(Beginning of Supplied data)
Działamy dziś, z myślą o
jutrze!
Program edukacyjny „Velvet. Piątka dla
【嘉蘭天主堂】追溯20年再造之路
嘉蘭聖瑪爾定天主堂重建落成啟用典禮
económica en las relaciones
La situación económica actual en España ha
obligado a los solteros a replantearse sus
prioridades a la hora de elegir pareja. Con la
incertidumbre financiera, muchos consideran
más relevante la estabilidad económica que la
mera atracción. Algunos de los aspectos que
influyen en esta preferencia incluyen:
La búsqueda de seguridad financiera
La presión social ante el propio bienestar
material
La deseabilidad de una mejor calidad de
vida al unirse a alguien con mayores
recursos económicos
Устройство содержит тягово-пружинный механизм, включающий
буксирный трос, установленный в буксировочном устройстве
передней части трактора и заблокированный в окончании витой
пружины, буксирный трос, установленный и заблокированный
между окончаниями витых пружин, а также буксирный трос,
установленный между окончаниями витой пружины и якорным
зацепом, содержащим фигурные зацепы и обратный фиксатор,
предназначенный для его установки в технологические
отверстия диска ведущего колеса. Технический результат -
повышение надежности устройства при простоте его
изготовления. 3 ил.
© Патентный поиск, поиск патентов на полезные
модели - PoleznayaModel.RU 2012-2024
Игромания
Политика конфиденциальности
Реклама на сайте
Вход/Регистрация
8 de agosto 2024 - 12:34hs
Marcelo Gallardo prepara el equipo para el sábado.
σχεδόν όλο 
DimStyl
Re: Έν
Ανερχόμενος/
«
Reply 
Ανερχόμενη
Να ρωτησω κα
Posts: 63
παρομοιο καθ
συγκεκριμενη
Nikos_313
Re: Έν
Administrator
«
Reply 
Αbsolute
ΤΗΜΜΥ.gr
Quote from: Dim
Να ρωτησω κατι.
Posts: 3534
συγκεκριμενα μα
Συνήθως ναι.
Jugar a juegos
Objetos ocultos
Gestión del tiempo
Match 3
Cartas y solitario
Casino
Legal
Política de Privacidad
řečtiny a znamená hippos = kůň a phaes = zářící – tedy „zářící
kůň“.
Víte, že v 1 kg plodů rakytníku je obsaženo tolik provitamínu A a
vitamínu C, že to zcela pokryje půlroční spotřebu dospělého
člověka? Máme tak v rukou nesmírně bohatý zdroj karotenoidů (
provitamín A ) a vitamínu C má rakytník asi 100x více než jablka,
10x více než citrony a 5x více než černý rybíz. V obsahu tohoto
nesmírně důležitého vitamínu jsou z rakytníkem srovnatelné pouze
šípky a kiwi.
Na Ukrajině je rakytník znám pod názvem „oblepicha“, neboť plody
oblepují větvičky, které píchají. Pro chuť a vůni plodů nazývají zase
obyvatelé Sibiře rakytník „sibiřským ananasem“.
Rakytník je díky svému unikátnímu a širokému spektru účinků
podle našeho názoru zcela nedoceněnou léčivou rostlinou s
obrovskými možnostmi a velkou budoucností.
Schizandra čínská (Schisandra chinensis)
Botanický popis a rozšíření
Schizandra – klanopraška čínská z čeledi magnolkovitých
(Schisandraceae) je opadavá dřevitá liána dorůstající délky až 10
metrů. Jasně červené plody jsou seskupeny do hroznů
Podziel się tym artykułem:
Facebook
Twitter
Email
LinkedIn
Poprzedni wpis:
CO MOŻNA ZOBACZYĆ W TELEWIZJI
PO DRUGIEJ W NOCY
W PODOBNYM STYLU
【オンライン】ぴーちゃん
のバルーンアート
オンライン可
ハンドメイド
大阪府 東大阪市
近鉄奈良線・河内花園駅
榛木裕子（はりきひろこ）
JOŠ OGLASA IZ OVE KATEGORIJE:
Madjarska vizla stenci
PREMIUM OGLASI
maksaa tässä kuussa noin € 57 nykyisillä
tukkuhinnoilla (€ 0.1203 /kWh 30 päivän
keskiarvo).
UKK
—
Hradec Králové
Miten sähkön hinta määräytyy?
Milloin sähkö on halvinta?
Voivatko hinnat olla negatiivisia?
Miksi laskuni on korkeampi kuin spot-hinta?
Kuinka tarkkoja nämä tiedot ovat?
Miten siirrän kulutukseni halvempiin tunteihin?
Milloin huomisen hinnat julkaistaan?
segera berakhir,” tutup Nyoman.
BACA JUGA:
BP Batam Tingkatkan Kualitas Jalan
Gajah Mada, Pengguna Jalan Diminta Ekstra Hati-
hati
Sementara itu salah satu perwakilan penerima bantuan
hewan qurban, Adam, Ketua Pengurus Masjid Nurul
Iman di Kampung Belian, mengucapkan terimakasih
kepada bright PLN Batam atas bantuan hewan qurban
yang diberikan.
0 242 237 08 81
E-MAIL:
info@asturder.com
(End of Supplied data)
■ Action item
Copy every line of the records above, keeping each one character for character, in the same order.

■ Completed task
Działamy dziś, z myślą o
jutrze!
Program edukacyjny „Velvet. Piątka dla
【嘉蘭天主堂】追溯20年再造之路
嘉蘭聖瑪爾定天主堂重建落成啟用典禮
económica en las relaciones
La situación económica actual en España ha
obligado a los solteros a replantearse sus
prioridades a la hora de elegir pareja. Con la
incertidumbre financiera, muchos consideran
más relevante la estabilidad económica que la
mera atracción. Algunos de los aspectos que
influyen en esta preferencia incluyen:
La búsqueda de seguridad financiera
La presión social ante el propio bienestar
material
La deseabilidad de una mejor calidad de
vida al unirse a alguien con mayores
recursos económicos
Устройство содержит тягово-пружинный механизм, включающий
буксирный трос, установленный в буксировочном устройстве
передней части трактора и заблокированный в окончании витой
пружины, буксирный трос, установленный и заблокированный
между окончаниями витых пружин, а также буксирный трос,
установленный между окончаниями витой пружины и якорным
зацепом, содержащим фигурные зацепы и обратный фиксатор,
предназначенный для его установки в технологические
отверстия диска ведущего колеса. Технический результат -
повышение надежности устройства при простоте его
изготовления. 3 ил.
© Патентный поиск, поиск патентов на полезные
модели - PoleznayaModel.RU 2012-2024
Игромания
Политика конфиденциальности
Реклама на сайте
Вход/Регистрация
8 de agosto 2024 - 12:34hs
Marcelo Gallardo prepara el equipo para el sábado.
σχεδόν όλο 
DimStyl
Re: Έν
Ανερχόμενος/
«
Reply 
Ανερχόμενη
Να ρωτησω κα
Posts: 63
παρομοιο καθ
συγκεκριμενη
Nikos_313
Re: Έν
Administrator
«
Reply 
Αbsolute
ΤΗΜΜΥ.gr
Quote from: Dim
Να ρωτησω κατι.
Posts: 3534
συγκεκριμενα μα
Συνήθως ναι.
Jugar a juegos
Objetos ocultos
Gestión del tiempo
Match 3
Cartas y solitario
Casino
Legal
Política de Privacidad
řečtiny a znamená hippos = kůň a phaes = zářící – tedy „zářící
kůň“.
Víte, že v 1 kg plodů rakytníku je obsaženo tolik provitamínu A a
vitamínu C, že to zcela pokryje půlroční spotřebu dospělého
člověka? Máme tak v rukou nesmírně bohatý zdroj karotenoidů (
provitamín A ) a vitamínu C má rakytník asi 100x více než jablka,
10x více než citrony a 5x více než černý rybíz. V obsahu tohoto
nesmírně důležitého vitamínu jsou z rakytníkem srovnatelné pouze
šípky a kiwi.
Na Ukrajině je rakytník znám pod názvem „oblepicha“, neboť plody
oblepují větvičky, které píchají. Pro chuť a vůni plodů nazývají zase
obyvatelé Sibiře rakytník „sibiřským ananasem“.
Rakytník je díky svému unikátnímu a širokému spektru účinků
podle našeho názoru zcela nedoceněnou léčivou rostlinou s
obrovskými možnostmi a velkou budoucností.
Schizandra čínská (Schisandra chinensis)
Botanický popis a rozšíření
Schizandra – klanopraška čínská z čeledi magnolkovitých
(Schisandraceae) je opadavá dřevitá liána dorůstající délky až 10
metrů. Jasně červené plody jsou seskupeny do hroznů
Podziel się tym artykułem:
Facebook
Twitter
Email
LinkedIn
Poprzedni wpis:
CO MOŻNA ZOBACZYĆ W TELEWIZJI
PO DRUGIEJ W NOCY
W PODOBNYM STYLU
【オンライン】ぴーちゃん
のバルーンアート
オンライン可
ハンドメイド
大阪府 東大阪市
近鉄奈良線・河内花園駅
榛木裕子（はりきひろこ）
JOŠ OGLASA IZ OVE KATEGORIJE:
Madjarska vizla stenci
PREMIUM OGLASI
maksaa tässä kuussa noin € 57 nykyisillä
tukkuhinnoilla (€ 0.1203 /kWh 30 päivän
keskiarvo).
UKK
—
Hradec Králové
Miten sähkön hinta määräytyy?
Milloin sähkö on halvinta?
Voivatko hinnat olla negatiivisia?
Miksi laskuni on korkeampi kuin spot-hinta?
Kuinka tarkkoja nämä tiedot ovat?
Miten siirrän kulutukseni halvempiin tunteihin?
Milloin huomisen hinnat julkaistaan?
segera berakhir,” tutup Nyoman.
BACA JUGA:
BP Batam Tingkatkan Kualitas Jalan
Gajah Mada, Pengguna Jalan Diminta Ekstra Hati-
hati
Sementara itu salah satu perwakilan penerima bantuan
hewan qurban, Adam, Ketua Pengurus Masjid Nurul
Iman di Kampung Belian, mengucapkan terimakasih
kepada bright PLN Batam atas bantuan hewan qurban
yang diberikan.
0 242 237 08 81
E-MAIL:
info@asturder.com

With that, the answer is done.